» **EXERCISE DIRECTIONS**: Pull every line holding the string "pensiun" from the records below.

» **SUPPLIED RECORDS**:
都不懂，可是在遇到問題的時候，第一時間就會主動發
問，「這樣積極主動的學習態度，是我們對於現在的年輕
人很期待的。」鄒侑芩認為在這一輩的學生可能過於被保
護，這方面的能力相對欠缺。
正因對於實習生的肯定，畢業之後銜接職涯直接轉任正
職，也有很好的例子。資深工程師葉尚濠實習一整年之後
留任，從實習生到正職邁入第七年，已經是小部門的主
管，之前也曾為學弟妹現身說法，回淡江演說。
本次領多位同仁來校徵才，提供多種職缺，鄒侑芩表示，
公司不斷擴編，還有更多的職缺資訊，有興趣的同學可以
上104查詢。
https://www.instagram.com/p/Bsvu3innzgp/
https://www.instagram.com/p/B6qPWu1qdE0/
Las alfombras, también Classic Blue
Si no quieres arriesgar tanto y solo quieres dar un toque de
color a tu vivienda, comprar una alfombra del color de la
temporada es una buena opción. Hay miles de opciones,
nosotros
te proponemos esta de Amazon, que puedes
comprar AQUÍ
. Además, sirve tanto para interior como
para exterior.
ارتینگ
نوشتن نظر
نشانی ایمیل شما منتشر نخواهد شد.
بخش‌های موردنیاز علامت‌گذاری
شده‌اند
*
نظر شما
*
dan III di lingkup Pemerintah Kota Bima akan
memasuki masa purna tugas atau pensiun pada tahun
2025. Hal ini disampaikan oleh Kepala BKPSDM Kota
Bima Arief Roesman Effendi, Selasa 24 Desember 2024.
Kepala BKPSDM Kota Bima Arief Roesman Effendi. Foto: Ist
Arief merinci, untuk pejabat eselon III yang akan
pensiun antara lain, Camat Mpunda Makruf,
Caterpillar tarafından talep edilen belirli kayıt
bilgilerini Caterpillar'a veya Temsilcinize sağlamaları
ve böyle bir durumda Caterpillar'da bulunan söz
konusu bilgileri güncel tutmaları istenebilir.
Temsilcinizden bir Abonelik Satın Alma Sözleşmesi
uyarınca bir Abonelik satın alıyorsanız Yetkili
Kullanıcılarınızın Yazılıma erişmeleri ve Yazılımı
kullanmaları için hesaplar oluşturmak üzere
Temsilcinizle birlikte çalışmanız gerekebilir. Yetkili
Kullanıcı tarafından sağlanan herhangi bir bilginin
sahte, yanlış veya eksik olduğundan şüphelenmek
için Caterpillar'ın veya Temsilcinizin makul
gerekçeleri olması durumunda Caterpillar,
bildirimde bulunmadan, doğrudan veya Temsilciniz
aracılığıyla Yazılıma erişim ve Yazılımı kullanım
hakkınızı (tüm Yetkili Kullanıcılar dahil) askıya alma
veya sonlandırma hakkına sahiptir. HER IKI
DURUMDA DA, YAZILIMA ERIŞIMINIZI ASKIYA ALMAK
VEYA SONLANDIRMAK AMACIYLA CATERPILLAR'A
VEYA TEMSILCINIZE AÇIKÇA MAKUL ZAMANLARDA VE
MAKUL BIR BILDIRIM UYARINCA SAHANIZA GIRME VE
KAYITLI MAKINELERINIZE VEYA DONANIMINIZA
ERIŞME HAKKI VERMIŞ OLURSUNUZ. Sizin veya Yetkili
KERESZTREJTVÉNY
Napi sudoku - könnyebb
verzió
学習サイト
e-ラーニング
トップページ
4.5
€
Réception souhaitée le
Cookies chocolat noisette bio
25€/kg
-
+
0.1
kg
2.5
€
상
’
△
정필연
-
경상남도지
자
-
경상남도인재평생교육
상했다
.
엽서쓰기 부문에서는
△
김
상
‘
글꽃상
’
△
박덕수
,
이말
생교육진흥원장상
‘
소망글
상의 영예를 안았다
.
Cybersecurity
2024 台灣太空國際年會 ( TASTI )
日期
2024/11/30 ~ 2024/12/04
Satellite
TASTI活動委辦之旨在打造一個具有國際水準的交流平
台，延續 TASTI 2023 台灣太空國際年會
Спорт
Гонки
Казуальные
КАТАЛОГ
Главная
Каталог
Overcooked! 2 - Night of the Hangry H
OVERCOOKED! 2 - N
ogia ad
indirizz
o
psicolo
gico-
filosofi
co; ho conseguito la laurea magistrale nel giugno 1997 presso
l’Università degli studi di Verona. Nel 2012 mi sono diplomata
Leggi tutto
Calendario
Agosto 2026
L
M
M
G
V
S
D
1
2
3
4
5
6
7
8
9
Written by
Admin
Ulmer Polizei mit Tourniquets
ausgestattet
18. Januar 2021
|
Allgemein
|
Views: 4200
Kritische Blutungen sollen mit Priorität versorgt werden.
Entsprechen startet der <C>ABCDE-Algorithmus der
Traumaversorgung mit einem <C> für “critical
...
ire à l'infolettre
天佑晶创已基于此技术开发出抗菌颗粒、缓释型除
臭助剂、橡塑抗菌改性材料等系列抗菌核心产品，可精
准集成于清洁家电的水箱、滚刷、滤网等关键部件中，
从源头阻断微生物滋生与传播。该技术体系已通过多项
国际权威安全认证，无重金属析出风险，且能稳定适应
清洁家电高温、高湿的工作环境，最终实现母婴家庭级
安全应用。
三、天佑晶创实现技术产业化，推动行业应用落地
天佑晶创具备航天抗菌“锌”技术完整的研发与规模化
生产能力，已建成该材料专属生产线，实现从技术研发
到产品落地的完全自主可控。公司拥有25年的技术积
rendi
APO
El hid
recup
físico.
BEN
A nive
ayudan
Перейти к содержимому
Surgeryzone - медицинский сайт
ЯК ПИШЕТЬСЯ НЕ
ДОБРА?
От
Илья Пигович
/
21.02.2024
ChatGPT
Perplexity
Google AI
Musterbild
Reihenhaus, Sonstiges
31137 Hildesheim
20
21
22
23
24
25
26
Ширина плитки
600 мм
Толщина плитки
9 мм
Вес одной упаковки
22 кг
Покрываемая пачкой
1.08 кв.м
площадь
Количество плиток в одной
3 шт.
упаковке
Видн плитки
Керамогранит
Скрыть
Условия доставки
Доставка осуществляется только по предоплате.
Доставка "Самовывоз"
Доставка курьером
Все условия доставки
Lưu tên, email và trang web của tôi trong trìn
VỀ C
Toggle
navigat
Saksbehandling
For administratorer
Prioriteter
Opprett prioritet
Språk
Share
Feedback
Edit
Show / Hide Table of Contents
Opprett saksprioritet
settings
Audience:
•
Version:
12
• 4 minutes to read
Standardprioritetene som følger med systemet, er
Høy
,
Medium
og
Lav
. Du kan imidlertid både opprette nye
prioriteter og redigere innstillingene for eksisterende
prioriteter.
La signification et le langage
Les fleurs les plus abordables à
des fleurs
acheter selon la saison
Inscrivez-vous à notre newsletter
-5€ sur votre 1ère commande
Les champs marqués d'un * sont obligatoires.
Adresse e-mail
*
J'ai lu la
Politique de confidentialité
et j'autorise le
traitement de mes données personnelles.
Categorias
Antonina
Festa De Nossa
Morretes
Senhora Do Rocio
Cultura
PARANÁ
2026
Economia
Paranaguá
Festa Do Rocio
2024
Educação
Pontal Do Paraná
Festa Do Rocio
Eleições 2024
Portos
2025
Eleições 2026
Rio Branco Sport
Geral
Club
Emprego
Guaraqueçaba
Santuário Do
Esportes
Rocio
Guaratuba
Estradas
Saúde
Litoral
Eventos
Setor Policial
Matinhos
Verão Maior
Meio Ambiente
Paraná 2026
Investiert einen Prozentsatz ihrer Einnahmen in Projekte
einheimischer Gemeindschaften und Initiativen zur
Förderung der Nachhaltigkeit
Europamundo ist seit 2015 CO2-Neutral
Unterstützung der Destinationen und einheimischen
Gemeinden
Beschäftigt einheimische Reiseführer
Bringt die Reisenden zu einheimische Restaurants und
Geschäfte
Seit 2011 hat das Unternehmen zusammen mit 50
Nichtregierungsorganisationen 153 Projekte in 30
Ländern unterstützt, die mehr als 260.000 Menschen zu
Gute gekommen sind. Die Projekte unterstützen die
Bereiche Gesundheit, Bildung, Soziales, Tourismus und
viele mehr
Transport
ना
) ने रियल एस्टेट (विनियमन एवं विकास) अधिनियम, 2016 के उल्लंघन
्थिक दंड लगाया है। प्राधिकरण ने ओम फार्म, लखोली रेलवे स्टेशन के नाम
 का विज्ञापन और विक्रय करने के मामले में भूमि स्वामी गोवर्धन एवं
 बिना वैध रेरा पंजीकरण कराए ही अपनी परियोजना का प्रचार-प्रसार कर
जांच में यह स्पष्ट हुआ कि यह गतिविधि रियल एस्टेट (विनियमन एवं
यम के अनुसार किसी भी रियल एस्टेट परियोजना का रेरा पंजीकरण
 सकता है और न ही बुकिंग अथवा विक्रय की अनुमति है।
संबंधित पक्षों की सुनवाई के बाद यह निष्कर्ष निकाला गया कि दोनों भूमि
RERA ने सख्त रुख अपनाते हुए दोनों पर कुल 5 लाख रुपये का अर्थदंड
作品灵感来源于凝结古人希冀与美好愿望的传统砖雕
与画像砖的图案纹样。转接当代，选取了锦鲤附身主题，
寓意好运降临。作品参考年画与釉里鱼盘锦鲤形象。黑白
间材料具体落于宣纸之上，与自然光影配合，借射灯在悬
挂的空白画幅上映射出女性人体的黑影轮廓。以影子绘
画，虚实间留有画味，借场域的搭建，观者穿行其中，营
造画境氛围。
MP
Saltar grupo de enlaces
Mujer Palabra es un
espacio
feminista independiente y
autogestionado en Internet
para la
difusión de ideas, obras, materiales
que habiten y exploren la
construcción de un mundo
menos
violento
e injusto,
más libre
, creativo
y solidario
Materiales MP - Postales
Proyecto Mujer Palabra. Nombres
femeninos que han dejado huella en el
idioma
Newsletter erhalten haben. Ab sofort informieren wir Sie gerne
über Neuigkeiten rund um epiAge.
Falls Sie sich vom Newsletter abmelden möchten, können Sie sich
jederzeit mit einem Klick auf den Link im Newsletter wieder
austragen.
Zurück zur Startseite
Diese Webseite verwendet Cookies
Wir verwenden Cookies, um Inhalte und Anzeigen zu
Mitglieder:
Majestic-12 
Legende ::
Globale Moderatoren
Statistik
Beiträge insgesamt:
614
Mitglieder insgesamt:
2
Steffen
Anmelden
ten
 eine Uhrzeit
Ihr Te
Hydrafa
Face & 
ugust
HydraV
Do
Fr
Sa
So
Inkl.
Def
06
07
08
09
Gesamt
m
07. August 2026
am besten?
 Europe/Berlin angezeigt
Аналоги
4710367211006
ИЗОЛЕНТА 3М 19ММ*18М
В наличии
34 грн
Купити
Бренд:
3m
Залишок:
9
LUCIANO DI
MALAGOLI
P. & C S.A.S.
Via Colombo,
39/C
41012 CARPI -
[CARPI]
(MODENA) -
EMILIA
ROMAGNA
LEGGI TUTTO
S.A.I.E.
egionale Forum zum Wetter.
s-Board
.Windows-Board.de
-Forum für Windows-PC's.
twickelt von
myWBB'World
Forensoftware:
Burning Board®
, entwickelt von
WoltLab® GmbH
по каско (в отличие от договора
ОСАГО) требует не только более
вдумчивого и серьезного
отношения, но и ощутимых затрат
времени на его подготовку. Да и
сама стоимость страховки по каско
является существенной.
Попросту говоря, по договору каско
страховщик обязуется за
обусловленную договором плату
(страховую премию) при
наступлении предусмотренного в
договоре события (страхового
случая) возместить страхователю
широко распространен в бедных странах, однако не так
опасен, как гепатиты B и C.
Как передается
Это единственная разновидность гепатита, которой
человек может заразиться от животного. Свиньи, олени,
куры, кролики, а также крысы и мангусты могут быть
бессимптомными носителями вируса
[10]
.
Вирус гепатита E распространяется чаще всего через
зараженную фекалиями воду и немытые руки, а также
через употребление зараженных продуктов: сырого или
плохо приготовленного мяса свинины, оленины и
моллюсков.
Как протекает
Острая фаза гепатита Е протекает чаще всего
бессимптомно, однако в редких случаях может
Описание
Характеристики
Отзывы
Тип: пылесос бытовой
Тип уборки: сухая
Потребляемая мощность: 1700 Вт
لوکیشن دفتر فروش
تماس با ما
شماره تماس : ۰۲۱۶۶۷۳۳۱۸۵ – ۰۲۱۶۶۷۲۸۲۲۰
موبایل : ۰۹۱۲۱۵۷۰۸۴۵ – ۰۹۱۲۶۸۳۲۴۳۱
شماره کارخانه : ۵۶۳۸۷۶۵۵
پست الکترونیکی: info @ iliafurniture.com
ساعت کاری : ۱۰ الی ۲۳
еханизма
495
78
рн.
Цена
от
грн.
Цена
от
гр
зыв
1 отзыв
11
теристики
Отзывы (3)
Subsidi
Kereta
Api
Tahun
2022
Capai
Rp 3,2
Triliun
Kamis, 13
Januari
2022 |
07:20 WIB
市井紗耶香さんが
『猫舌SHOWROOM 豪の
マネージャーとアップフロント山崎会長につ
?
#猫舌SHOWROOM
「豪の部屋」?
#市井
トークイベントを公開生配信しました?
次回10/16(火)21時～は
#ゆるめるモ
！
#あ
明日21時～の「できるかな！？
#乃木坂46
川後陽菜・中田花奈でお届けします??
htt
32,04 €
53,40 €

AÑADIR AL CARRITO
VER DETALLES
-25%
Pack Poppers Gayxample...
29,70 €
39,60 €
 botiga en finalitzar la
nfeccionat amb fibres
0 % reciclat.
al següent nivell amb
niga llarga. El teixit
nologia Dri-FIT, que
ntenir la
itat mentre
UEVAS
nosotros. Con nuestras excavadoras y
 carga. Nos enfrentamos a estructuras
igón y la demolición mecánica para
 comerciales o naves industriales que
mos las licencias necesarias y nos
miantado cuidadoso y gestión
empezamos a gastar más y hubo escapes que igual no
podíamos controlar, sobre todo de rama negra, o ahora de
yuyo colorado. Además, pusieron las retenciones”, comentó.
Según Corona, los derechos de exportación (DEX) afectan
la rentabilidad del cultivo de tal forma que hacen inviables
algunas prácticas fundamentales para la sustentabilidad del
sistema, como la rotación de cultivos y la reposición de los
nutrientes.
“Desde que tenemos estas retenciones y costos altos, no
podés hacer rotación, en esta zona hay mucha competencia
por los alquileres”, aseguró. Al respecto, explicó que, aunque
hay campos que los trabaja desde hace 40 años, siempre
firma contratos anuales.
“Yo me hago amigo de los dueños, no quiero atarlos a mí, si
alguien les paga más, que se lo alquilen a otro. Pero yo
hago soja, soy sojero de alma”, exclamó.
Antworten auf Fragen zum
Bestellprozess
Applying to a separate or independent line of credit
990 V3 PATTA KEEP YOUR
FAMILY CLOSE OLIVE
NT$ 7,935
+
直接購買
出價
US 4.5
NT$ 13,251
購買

» **RESPONSE**:
memasuki masa purna tugas atau pensiun pada tahun
pensiun antara lain, Camat Mpunda Makruf,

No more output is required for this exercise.